La nuée de sauterelles, un des clous du film, a répondu aux mêmes exigences pour obtenir un rendu très angoissant, entre un onirisme propre au fantastique et un réalisme documentaire terrifiant. La moitié du budget est passée dans les effets spéciaux et visuels pour réussir ce genre de scènes.

Déjà aguerri par ses courts-métrages, Just Philippot a subi toutes les épreuves sur ce tournage. Lui et son équipe ont vécu une montée vers la folie similaire à celle de ses personnages: "On a vécu une descente aux enfers dans un décor asphyxié, asphyxiant, anxiogène. Nous-même on était entourés de plastique [dans les serres où sont élevées les sauterelles, NDLR]. On a vécu dans une maison qui sombrait dans une forme de porcherie. Quelque chose de dur s’est progressivement installé."

"La sauterelle, une araignée qui ressemble à une hyène!"

Quelque chose de beaucoup plus dur en effet que de faire jouer des sauterelles. Cet aspect du film, qui fascine jusqu’à présent chaque spectateur de La Nuée, a été réalisé avec l’aide de Pascal Tréguy, animalier "qui a géré ses sauterelles comme des acteurs au milieu d’un système de travail où on ne devait pas perdre de temps": "Ce n’est pas parce que tu as 5.000 sauterelles que tu vas avoir plus de temps sur le plateau", commente Just Philippot avant de détailler les techniques pour diriger des sauterelles:

"Tu réduis leurs températures dans une espèce de loge spéciale. Tu les endors un peu, puis tu les excites en changeant la température. Et tu leur proposes de la banane. Ça leur plaisait beaucoup. Ces scènes d'interaction avec un doigt, une plaie, même quand elles se mangent les unes entre les autres il y a toujours un peu de banane pour leur permettre de rester à un endroit. On n’a jamais galéré. On a perdu très peu de temps."
Suliane Brahim dans "La Nuée" de Just Philippot
Suliane Brahim dans "La Nuée" de Just Philippot © The Jokers - Capricci

Pour les plans où les sauterelles mangent du sang, l’équipe a employé "du sang de cinéma un peu sucré dont elles raffolent". Ces scènes ont été tournées comme un documentaire, avec des techniciens aux aguets, prêts à tout pour obtenir des gros plans de sauterelles finalement très envoûtants, qui justifient à eux seuls de voir le film:

"On n’a jamais vu des sauterelles avec autant de précision: la musculature, la luisance des carapaces, son design… C’est vraiment un insecte hors-norme. On s’est dit que la nature était parfaite: la sauterelle, c’est une araignée qui ressemble à une hyène! Le gros plan dans la salle de cinéma permet de créer un déséquilibre entre le spectateur et l’insecte. On se retrouve plus petit que cet insecte. Et comme elles sont en nombre, on se sent encore plus petit. Ces gros plans, c’est ton entrée dans le fantastique. Une fois que tu as ça, tu peux aller plus loin dans le film."

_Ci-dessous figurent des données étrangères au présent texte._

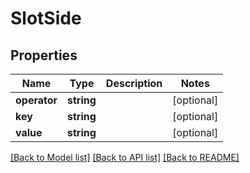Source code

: # SlotSide

## Properties
Name | Type | Description | Notes
------------ | ------------- | ------------- | -------------
**operator** | **string** |  | [optional] 
**key** | **string** |  | [optional] 
**value** | **string** |  | [optional] 

[[Back to Model list]](../README.md#documentation-for-models) [[Back to API list]](../README.md#documentation-for-api-endpoints) [[Back to README]](../README.md)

"On a besoin de voir quelque chose de nouveau"

Après le succès de Grave et les sorties prochaines de La Nuée et du film de loup-garou Teddy, le renouveau du cinéma de genre français semble acquis. Just Philippot confirme ce vent de renouveau, insufflé par "des producteurs qui ont des envies de faire des films différemment, qui ont envie de proposer des alternatives de fabrications, avec comme dans le cas de La Nuée des scénaristes qui rencontrent un réalisateur": "il faut remettre en avant ce travail d’équipe."

"Mon distributeur m’a dit que Julia Ducorneau avait ouvert une voie avec Grave", ajoute-t-il encore. "Certains ont eu la sensation d’être passés à côté [du film lors de sa sortie en 2017] et ne veulent pas rater le coche avec La Nuée et Teddy." Selon lui, ce regain d’intérêt pour le cinéma de genre est "lié à la série, qui s’éloigne du cinéma classique" et d’un "besoin de voir le public se renouveler": "On a besoin de voir quelque chose de nouveau, que ce soit en cinéma de genre ou pas."

Son prochain film, inspiré de son court métrage Acide, sur un nuage d’acide qui sème la panique en France, devrait promettre aussi "quelque chose de nouveau".